_WORK ITEM_
Locate every line in the material below that contains the string "Saúde", and copy each of those lines in full.

_ENTRIES SUPPLIED_
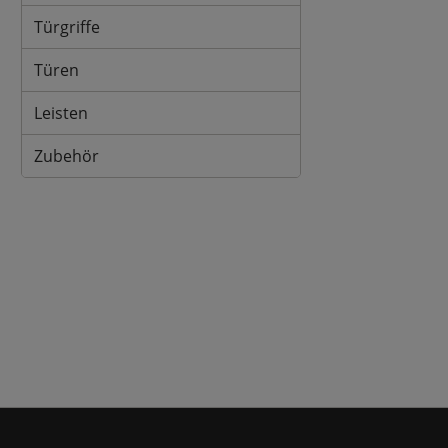
Türgriffe
Türen
Leisten
Zubehör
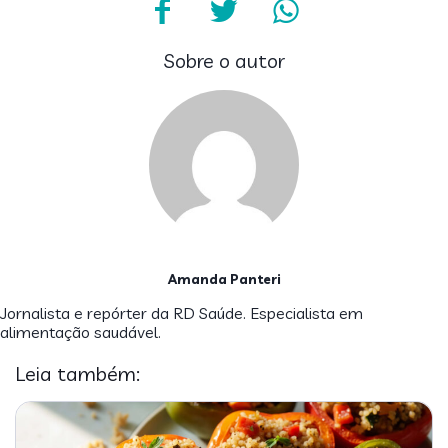
Sobre o autor
Amanda Panteri
Jornalista e repórter da RD Saúde. Especialista em
alimentação saudável.
Leia também:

_RESULT BELOW_
Jornalista e repórter da RD Saúde. Especialista em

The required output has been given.